In the last twenty months I haven’t felt human.

Since leaving the U.S, I feel more alive than I have felt in all the months before it. So, through my depression, I’ve been trying to grasp onto some sense of life again. The last few months, I’ve felt a lot of shame about my situation, which makes sense. Money wounds, immigration wounds. All of this has made me shut down. I have become a bad organizer, a friend who struggles with communication. Despite punishing myself in small and big ways, for not having it all figured out, for not having a savings account despite working since I was 14 years old, I’ve had to move gently towards myself because negative self-talk is a dangerous slippery slope.
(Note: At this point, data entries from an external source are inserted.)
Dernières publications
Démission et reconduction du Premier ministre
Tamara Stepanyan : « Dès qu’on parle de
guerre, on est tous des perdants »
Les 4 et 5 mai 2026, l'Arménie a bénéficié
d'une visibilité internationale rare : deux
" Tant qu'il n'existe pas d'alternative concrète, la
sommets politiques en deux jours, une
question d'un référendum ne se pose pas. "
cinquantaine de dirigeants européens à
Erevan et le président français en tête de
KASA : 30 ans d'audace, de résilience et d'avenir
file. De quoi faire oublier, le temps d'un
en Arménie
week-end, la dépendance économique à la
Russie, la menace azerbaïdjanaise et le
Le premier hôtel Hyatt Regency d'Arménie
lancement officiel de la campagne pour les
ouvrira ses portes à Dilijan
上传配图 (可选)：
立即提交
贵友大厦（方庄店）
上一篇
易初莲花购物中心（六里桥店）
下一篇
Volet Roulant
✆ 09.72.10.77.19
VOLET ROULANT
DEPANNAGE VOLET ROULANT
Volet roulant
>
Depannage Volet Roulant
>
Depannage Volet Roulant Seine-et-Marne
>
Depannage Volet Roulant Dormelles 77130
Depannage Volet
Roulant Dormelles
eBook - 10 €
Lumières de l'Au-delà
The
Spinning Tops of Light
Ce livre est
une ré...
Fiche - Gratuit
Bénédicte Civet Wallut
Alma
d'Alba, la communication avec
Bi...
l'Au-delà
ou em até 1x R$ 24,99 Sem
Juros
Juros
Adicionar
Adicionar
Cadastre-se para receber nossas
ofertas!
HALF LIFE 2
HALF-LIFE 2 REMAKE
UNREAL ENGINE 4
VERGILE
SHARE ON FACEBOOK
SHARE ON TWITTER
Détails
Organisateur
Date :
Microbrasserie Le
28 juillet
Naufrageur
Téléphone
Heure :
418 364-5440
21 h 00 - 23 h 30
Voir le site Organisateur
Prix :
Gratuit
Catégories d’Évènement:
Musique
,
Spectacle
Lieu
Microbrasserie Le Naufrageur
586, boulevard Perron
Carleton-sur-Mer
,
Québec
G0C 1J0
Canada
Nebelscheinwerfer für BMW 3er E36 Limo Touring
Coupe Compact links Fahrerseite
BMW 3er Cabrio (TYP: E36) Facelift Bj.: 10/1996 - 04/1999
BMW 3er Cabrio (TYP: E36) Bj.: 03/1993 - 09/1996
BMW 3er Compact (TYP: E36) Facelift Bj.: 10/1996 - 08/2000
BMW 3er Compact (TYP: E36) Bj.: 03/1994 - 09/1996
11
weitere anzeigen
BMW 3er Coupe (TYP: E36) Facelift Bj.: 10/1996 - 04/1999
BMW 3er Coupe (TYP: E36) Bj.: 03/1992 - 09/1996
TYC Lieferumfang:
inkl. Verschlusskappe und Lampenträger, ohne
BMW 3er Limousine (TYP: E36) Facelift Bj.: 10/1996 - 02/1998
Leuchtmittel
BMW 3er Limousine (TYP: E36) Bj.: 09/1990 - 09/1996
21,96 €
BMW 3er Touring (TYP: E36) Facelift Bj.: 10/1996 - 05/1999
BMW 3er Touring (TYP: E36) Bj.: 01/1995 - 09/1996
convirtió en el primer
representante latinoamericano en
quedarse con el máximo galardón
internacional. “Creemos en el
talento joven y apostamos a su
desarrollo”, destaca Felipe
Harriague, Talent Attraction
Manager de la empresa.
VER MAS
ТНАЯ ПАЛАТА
After the last full moon, I was able to step back and see myself more objectively. I realized leaving the U.S was also an invitation to lean towards life again. I knew I was craving to restore myself so that I could hold on tighter, work harder, be more present again… but it wasn’t happening as fast as I’d like it to, so I was growing resentful of my circumstances. Over the last few months, with a spiritual diligence of being grateful for what I have, I have slowly transformed into someone less bitter, more flexible. I have given myself space to grieve and recuperate my heart and soul. This has been miraculous.

In the last twenty months, there were times when I felt my grip loosening against life. Watching a genocide unfold while people you once admired become genocide apologists, as children are blown apart, buildings shatter, and multiple worlds collapse. My heart has been hurting for Lebanon, Palestine… Iran. It’s been astonishing, to say the least, to see this rapid manufacturing of consent. Of people being murdered while they are waiting for aid. Absolute hell.

The way we maneuver truth, the way we like to pretend there aren’t facts that we are contending with, has broken my heart. It’s made me feel hopeless. I haven’t known what to do. What do you do with frustration and feelings of betrayal from the world? How do we process all this grief?

In Regarding The Pain of Others, Susan Sontag writes, “For a long time some people believed that if the horror could be made vivid enough, most people would finally take in the outrageousness, the insanity of war.” Of course, this isn’t true, but I wonder every day, what is the breaking point?